Miner led the early efforts to build the Android operating system, co-founding the company before it was acquired by Google in 2005, and more recently has been a partner at GV — the former Google Ventures — with a mandate to lead more investments in mobile deals.

Dialpad announced Miner’s appointment alongside the name change. Dialpad is headed up by Craig Walker, the founder of GrandCentral, the company that eventually became Google Voice. “No one on the planet knows more about the mobile space than Rich,” Walker said. GV was an early investor.
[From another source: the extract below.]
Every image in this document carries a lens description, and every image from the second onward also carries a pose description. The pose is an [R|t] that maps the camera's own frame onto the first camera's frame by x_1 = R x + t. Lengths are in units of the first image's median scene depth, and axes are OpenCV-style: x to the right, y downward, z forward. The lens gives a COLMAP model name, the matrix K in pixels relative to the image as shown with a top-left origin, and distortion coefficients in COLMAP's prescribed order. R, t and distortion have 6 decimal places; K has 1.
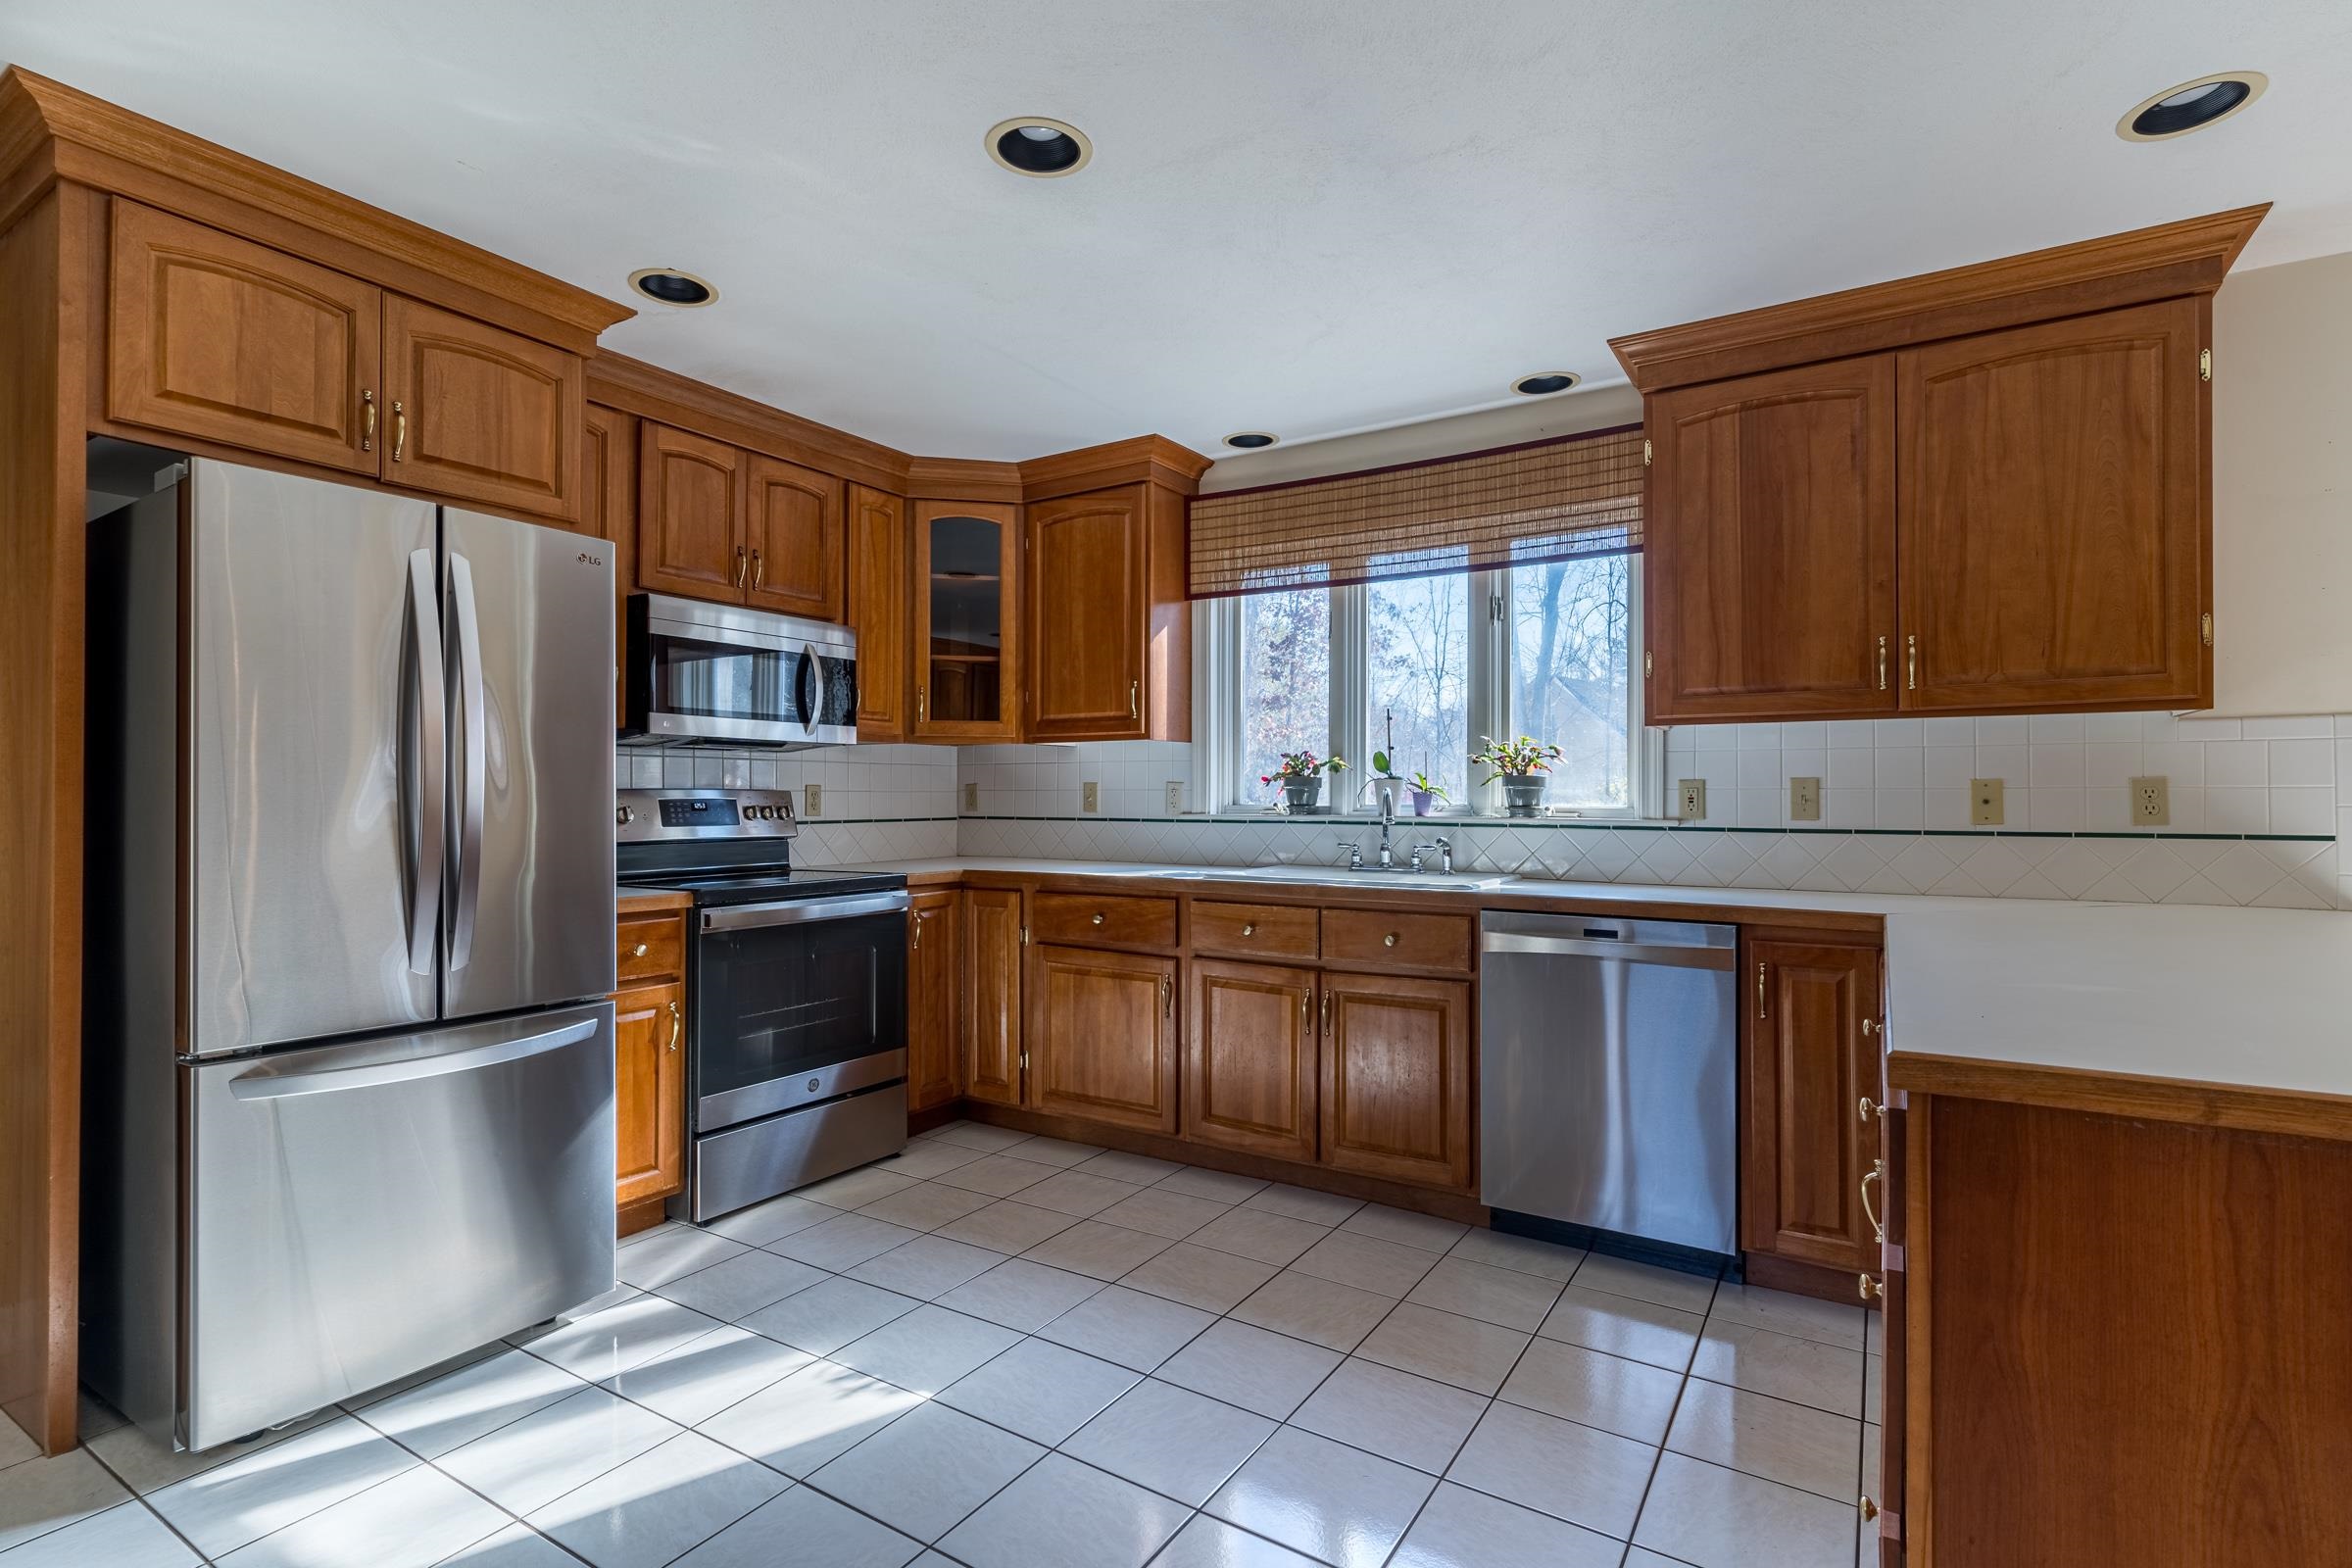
lens RADIAL K [[1121.2, 0, 1169.3], [0, 1121.2, 776.9], [0, 0, 1]] dist [0.005629, -0.000390]
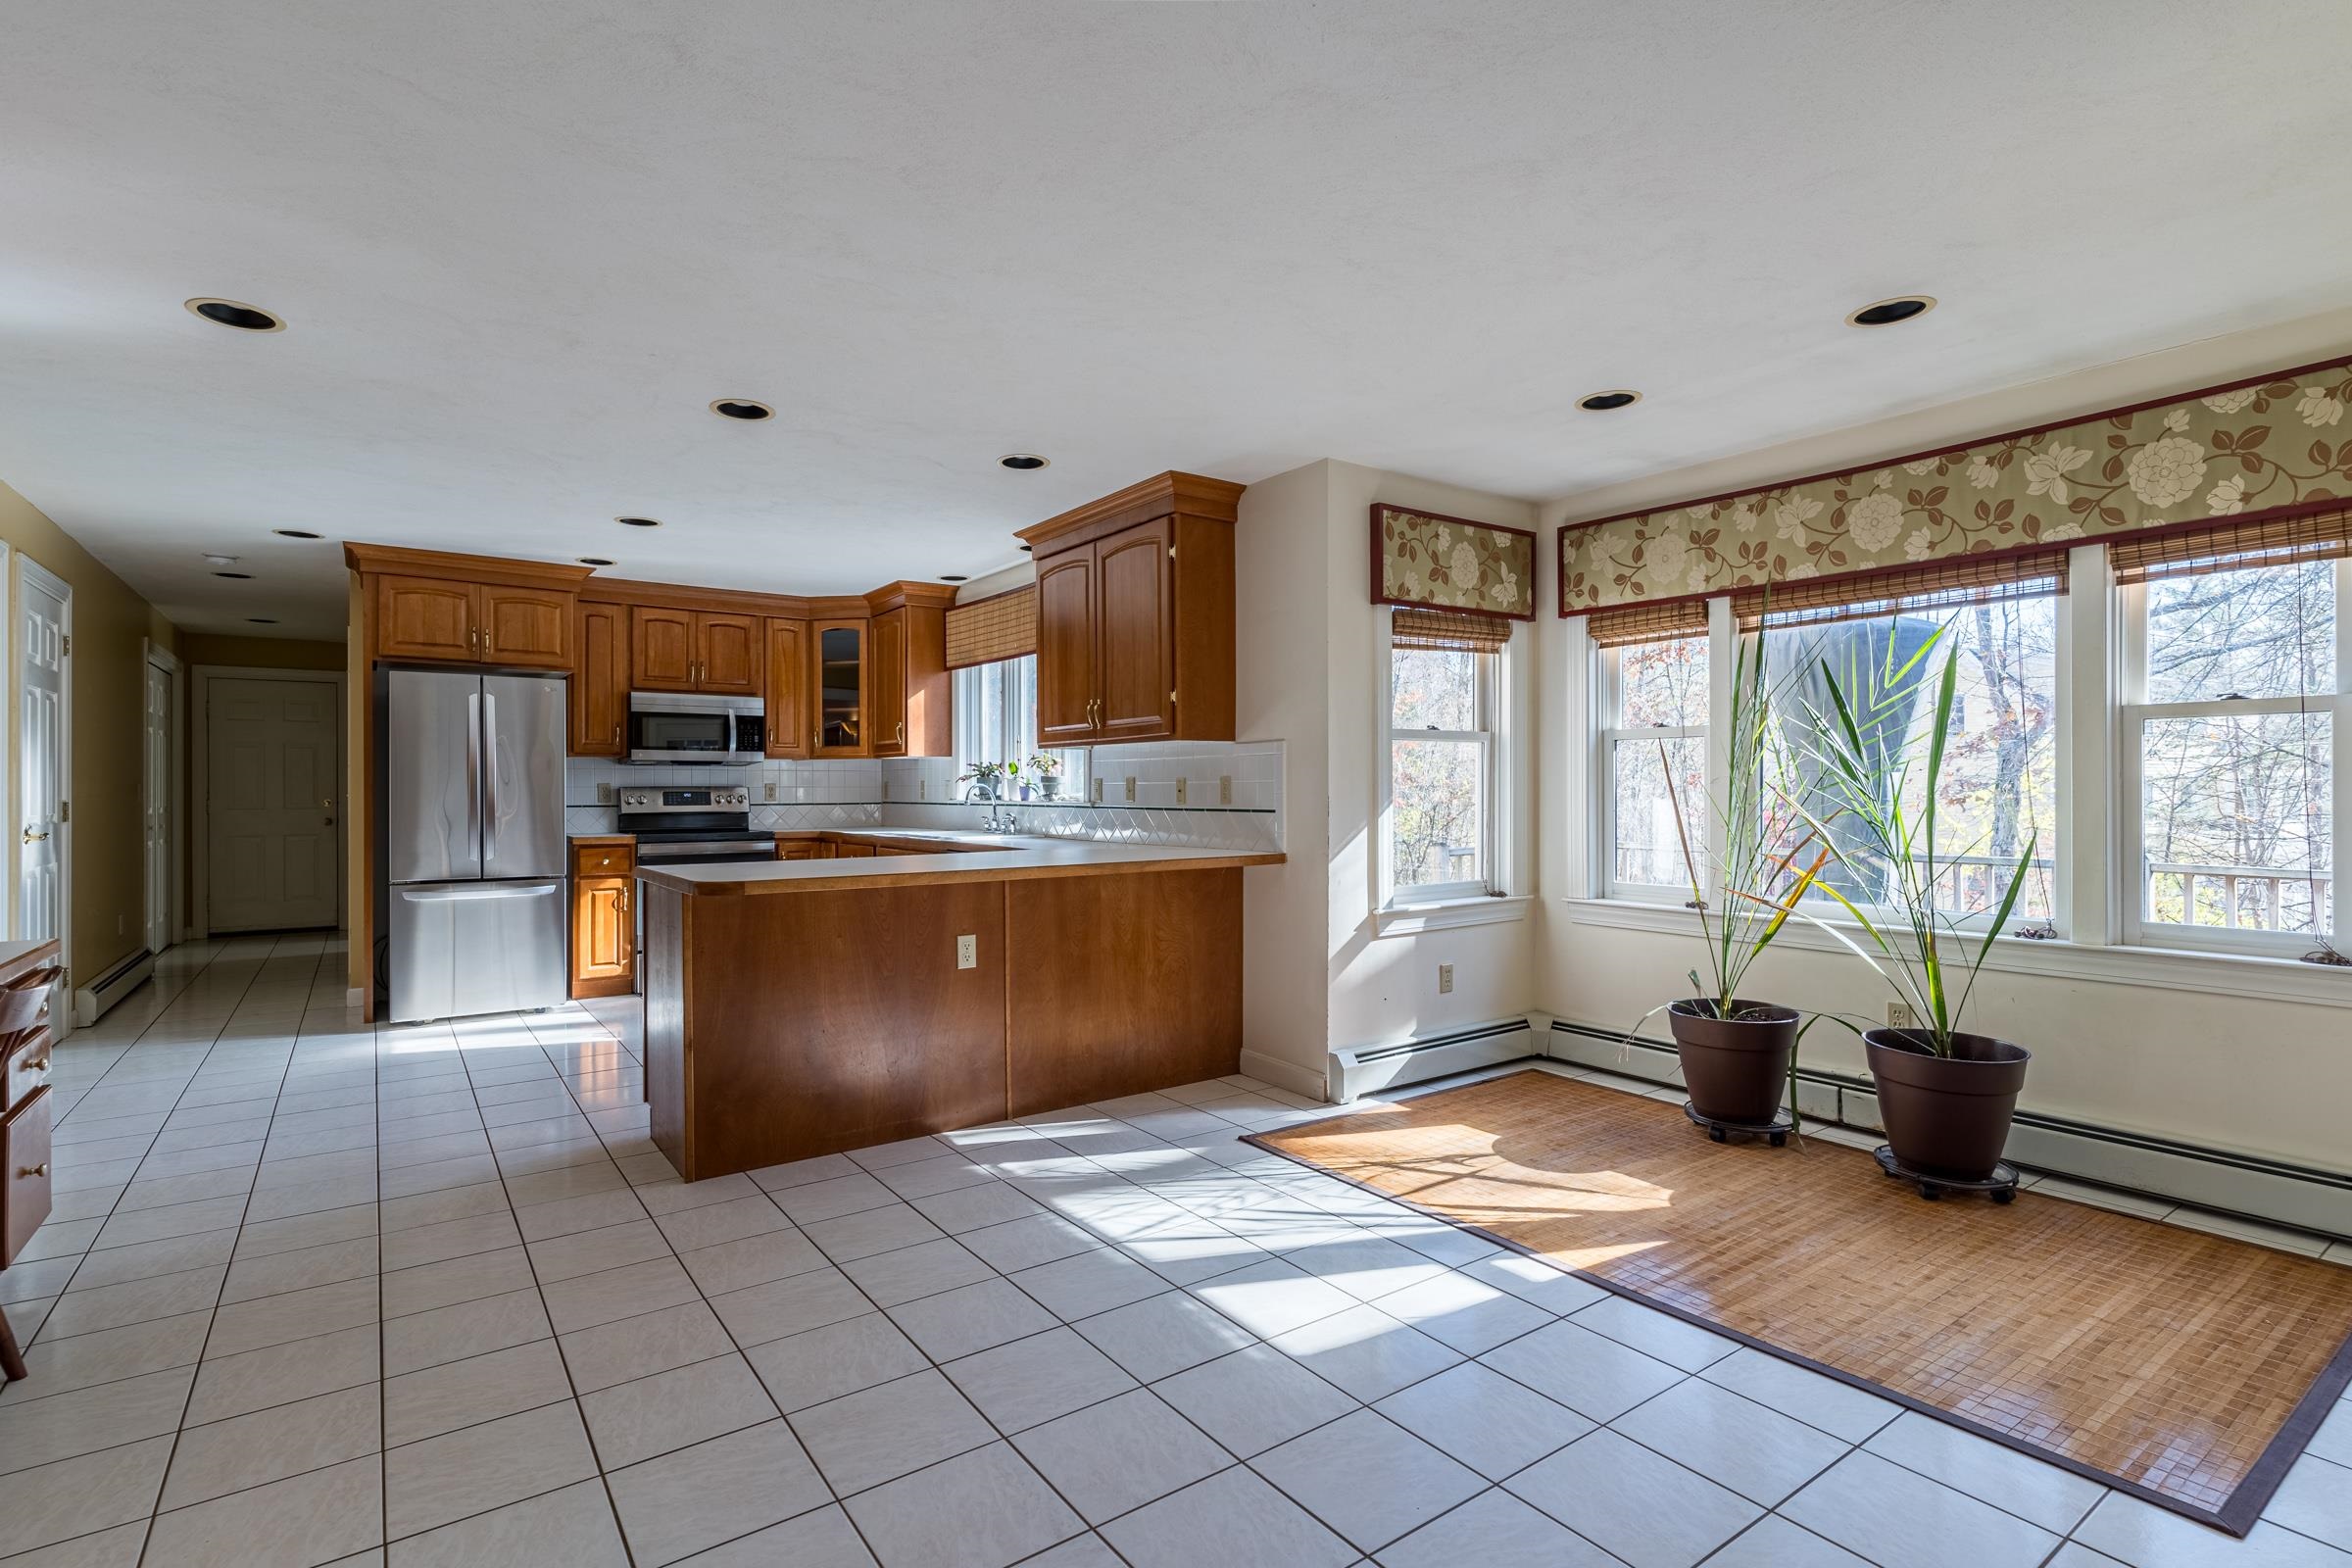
lens RADIAL K [[1121.2, 0, 1169.7], [0, 1121.2, 771.9], [0, 0, 1]] dist [0.005629, -0.000390]
pose [[0.923821, -0.009378, -0.382709, 1.117038], [0.010130, 0.999949, -0.000053, -0.005698], [0.382690, -0.003828, 0.923869, -0.475488]]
The startup competes in the same space that RingCentral does, essentially offering a software-based phone system for businesses that’s a lot more flexible and mobile-friendly. It’s integrated with Google Apps and also with Microsoft’s Office 365, and has features for chat, voice calls, conferencing, sharing documents and video calls.

The Dialpad name dates back to an earlier company of that name founded in 1999 which focused on Internet calling that was acquired by Yahoo in 2005. “We’ve wanted to get ahold of the Dialpad name for awhile. Yahoo hadn’t been using it.” Walker said.

Aside from the investment from GV, Dialpad has raised a combined $53 million in three rounds from Andreessen Horowitz, Amasia, Felicis Ventures, Work-Bench and SoftBank. It has also started landing large customers. It will announce at a conference in Orlando that it has landed a 22,000-user deployment with Motorola Solutions.